The function that actually paints rectangles:

def draw_panel(ax, rects, palette, line_mode="thin"):
    ax.set_facecolor(palette["background"])

    if not rects:
        return

    max_depth = max(r["depth"] for r in rects) or 1

    for r in rects:
        group = r["group"]
        color = palette.get(group, palette["other"])

        depth_factor = (r["depth"] + 1) / (max_depth + 1)
        alpha = 0.4 + 0.6 * depth_factor

        if line_mode == "none":
            lw = 0.0
            edgecolor = None
        elif line_mode == "thick":
            lw = 1.5 + 1.5 * depth_factor
            edgecolor = "#000000"
        else:
            lw = 0.4 + 0.6 * depth_factor
            edgecolor = palette["background"]

        rect_patch = Rectangle(
            (r["x"], r["y"]),
            r["w"],
            r["h"],
            linewidth=lw,
            edgecolor=edgecolor,
            facecolor=color,
            alpha=alpha,
        )
        ax.add_patch(rect_patch)

Fun bits:

I then use three subplots to show three different “moods” of the same layout:

def make_figure(rects, palettes, title=None):
    fig, axes = plt.subplots(1, 3, figsize=(15, 5), constrained_layout=True)

    draw_panel(axes[0], rects, palettes[0], line_mode="thin")
    draw_panel(axes[1], rects, palettes[1], line_mode="thick")
    draw_panel(axes[2], rects, palettes[2], line_mode="none")
    ...
    return fig

Same structure, different outfits.


Putting it together: CLI

The rest is just a small command-line wrapper:

def main():
    parser = argparse.ArgumentParser(
        description=(
            "Visualize a Python source file as abstract rectangles.\n"
            "The file is never executed, only read as plain text."
        )
    )
    parser.add_argument("source", help="Path to the .py file to visualize")
    parser.add_argument(
        "-o",
        "--output",
        help="Output image filename (e.g. out.png). "
             "If omitted, the window is just shown.",
    )
    parser.add_argument(
        "--max-rects",
        type=int,
        default=400,
        help="Maximum number of rectangles to generate (default: 400)",
    )

    args = parser.parse_args()

    text = read_text(args.source)
    tokens = tokenize_source(text)

    palettes, rng = choose_palettes(text)
    rects = build_rectangles(tokens, max_rects=args.max_rects, rng=rng)

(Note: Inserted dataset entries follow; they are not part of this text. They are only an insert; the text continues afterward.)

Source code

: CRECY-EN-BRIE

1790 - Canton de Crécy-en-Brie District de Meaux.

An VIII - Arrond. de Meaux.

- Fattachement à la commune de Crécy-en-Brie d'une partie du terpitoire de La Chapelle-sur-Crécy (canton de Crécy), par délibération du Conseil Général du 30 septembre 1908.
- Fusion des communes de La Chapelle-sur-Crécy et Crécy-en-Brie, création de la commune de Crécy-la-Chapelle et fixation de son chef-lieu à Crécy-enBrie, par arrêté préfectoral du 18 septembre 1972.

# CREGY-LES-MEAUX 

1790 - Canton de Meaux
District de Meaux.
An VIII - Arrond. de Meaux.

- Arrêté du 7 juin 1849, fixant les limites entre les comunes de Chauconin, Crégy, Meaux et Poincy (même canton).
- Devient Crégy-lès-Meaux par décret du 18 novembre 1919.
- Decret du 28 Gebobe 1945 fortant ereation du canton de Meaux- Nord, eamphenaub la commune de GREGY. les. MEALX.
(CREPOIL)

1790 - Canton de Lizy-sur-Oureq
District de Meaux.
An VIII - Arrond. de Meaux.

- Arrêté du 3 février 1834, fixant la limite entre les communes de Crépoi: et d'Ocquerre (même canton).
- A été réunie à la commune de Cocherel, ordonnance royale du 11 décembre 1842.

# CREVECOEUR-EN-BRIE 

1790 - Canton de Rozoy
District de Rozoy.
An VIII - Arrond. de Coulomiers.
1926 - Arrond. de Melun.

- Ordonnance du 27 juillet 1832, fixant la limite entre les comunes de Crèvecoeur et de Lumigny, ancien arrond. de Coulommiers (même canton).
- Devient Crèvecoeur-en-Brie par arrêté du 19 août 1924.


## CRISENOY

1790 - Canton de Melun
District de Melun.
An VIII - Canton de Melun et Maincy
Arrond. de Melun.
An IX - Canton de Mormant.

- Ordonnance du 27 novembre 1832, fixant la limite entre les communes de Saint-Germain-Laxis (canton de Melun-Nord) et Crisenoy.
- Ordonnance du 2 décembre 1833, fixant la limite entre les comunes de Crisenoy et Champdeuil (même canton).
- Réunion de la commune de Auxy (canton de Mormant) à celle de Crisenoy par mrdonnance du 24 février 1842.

    title = f"Visualization of: {args.source}"
    fig = make_figure(rects, palettes, title=title)

    if args.output:
        fig.savefig(args.output, dpi=300)
    else:
        plt.show()

So running:

python visualizer.py my_script.py -o my_script.png

spits out a PNG of your code. Running it without -o just pops up a Matplotlib window.


Takeaways

  1. Code is a great medium to sketch with, even when it’s not doing “real work”.
  2. Treating source code as raw data (instead of something to execute) is oddly refreshing.
  3. Randomness is fun, but deterministic randomness is much more usable.
  4. Letting token types leak into visuals (orientation, ratios, colors) makes each file feel like it has its own personality.
  5. And finally, once again: sketching is worth it. This started as a “let’s see what happens if…” evening and now I kinda want to build a whole series of tools like this.

Footnotes

  1. This is both from the “security” side (don’t execute random files) and from the “art” side – the program should not care if the code even runs

  2. I still think a proper generative palette system would be fun. Maybe next sketch. 

  3. In the Gorilla Sun article they mention keeping track of random seeds when sketching. This is my lazy version of that: the seed is literally the file contents.